Editor’s note: This commentary is based on research and analysis from the October 2012 update of Tracking Indexes for the Global Economic Recovery (TIGER) interactive map, which appears on the Financial Times Web site.

The global economic recovery is on the ropes, battered by political conflicts within and across countries, lack of decisive policy actions, and governments’ inability to tackle deep-seated problems such as unsustainable public finances that are stifling growth. Growth in global trade has weakened and the spectre of currency wars, with countries looking to maintain export competitiveness by keeping their currencies weak, has returned to the fore.

The Brookings-FT Tiger index shows growth momentum has dissipated in nearly all major advanced and emerging market economies. Central banks of the major advanced economies have responded with a range of conventional and unconventional policy monetary policy actions.
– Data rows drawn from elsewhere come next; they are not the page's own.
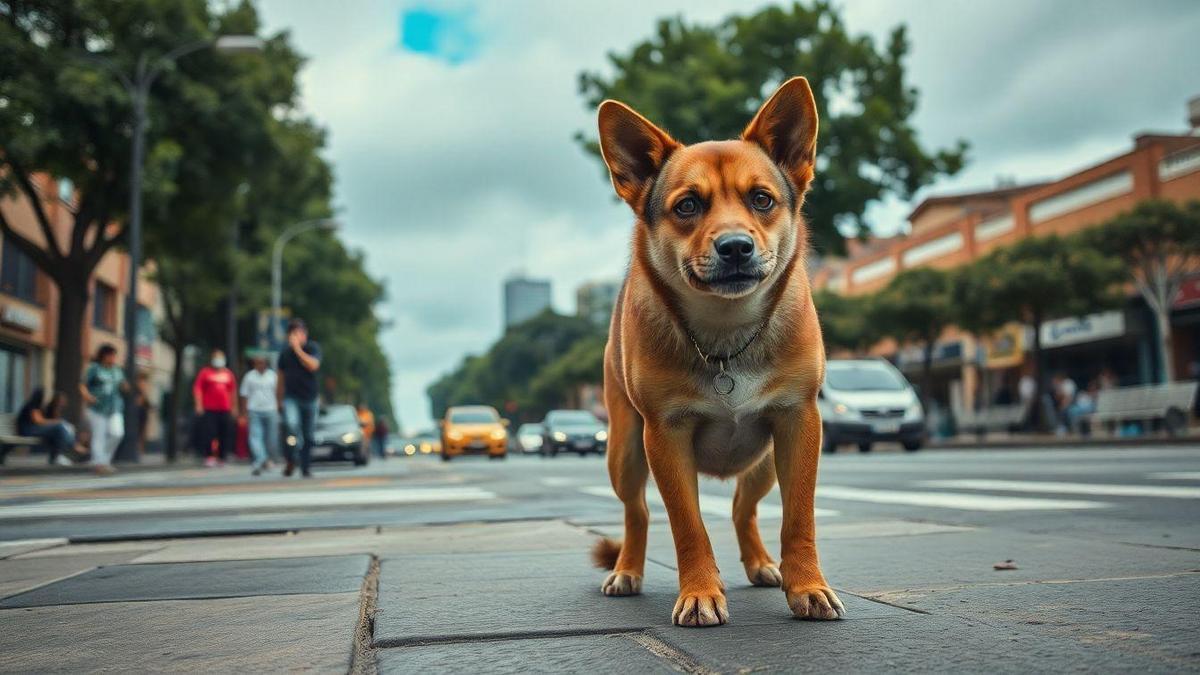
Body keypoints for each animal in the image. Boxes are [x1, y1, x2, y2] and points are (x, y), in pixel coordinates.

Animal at [592, 77, 844, 624]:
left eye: (762, 199)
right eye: (687, 206)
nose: (734, 247)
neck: (726, 337)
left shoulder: (799, 422)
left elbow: (799, 517)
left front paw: (807, 585)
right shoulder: (664, 436)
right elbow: (687, 526)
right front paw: (700, 591)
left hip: (764, 460)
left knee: (741, 509)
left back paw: (763, 564)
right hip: (625, 452)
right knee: (637, 512)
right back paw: (627, 569)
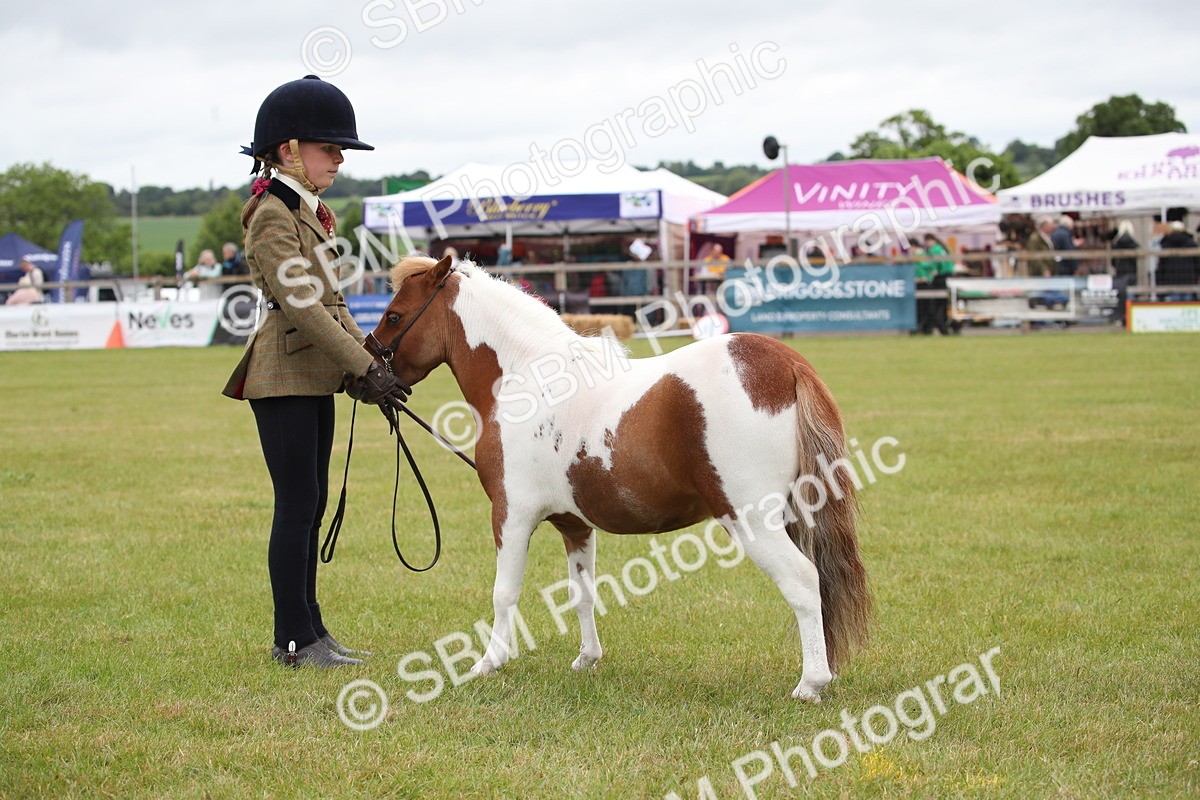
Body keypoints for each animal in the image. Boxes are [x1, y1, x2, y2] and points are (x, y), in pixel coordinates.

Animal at [366, 254, 872, 702]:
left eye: (394, 315)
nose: (368, 376)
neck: (528, 381)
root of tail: (787, 363)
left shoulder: (510, 515)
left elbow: (504, 593)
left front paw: (489, 663)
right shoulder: (574, 524)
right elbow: (582, 593)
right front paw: (587, 658)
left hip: (752, 521)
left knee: (803, 582)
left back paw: (810, 684)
These measures have put a floor on short-term financial market risks but have been unable to reverse declining growth momentum. As a result, financial markets continue to go through short-term cycles of angst and euphoria even as indicators of real economic activity remain mired in weakness.

The US economy remains the sole bright spot, with economic activity, employment and financial markets all showing unexpected although still modest strength. There are signs housing markets have stabilised in many hard-hit areas, which could set the stage for a rebound in consumer demand. The Fed’s aggressive approach of combining unconventional monetary policy measures and forward guidance of a low interest rate path through 2015 seems to have contributed to a more benign outlook. However, the looming fiscal cliff and the prospect of continued political gridlock after the presidential elections is putting a damper on business and consumer confidence.

Growth in the core eurozone economies, including Germany and France, has slowed sharply while the eurozone periphery remains in free fall. Eurozone financial markets revived briefly in the wake of the ECB’s actions to directly support the financing needs of governments that commit to fiscal austerity and structural reform measures. It seems increasingly unlikely, however, that governments of periphery countries such as Spain can overcome the popular resistance to such measures. Consequently, sentiments have turned negative again and are contributing to a slowdown across the eurozone.

The Bank of Japan has been uncharacteristically aggressive in employing a broad range of unconventional monetary policy measures to support growth, in part by limiting appreciation of the yen. The economy has not responded positively to these measures, however, and they have only created a temporary respite for Japanese financial markets.

Emerging markets are running out of steam as their available policy space becomes increasingly constrained and they continue to be buffeted by adverse external factors, including a weak global trade outlook and volatile commodity prices.

Emerging markets are running out of steam as their available policy space becomes increasingly constrained and they continue to be buffeted by adverse external factors, including a weak global trade outlook and volatile commodity prices.

The outlook for China’s economy has turned gloomier as numerous indicators suggest a slowdown that threatens to push growth below the government’s target of 7.5 percent. Weaknesses in major export markets, the overhang of excess capacity from the 2009 to 2010 bank-financed investment surge, and a weak housing market have all hurt aggregate demand.

China may be holding back some policy firepower to deal with further unfavourable developments abroad, but policy options to restore growth will become increasingly constrained if the slowdown intensifies. Political intrigue and jockeying in the lead-up to the leadership transition also appear to have contributed to the lack of a decisive and concerted policy response.

In India, recent reforms have created a surge of optimism that more are on the way and that the government may finally start to rein in the budget deficit. The pushback against the reforms has created some short-term political uncertainty that is holding back economic activity and financial market performance. While the reforms do not directly address India’s vulnerabilities such as its large budget and current account deficits, the overwhelming sense of malaise has been replaced by guarded optimism.

Latin American economies have hit a rough patch, with countries like Argentina and Brazil experiencing significant slowdowns. In Mexico, strong export performance has kept growth more stable than in other countries in the region.

With fiscal policy and other policy tools hamstrung by high debt levels and political uncertainty, monetary policy remains the first and often only line of defence in most G20 countries. Central banks are being forced to continue shouldering the twin burden of limiting downside risks and stimulating growth, resulting in reduced traction for monetary policy in boosting growth and also setting the stage for future financial system imbalances. In the absence of a broader range of decisive policy measures – including fiscal, financial system and structural reforms needed in many countries – the world economy may soon be down for the count.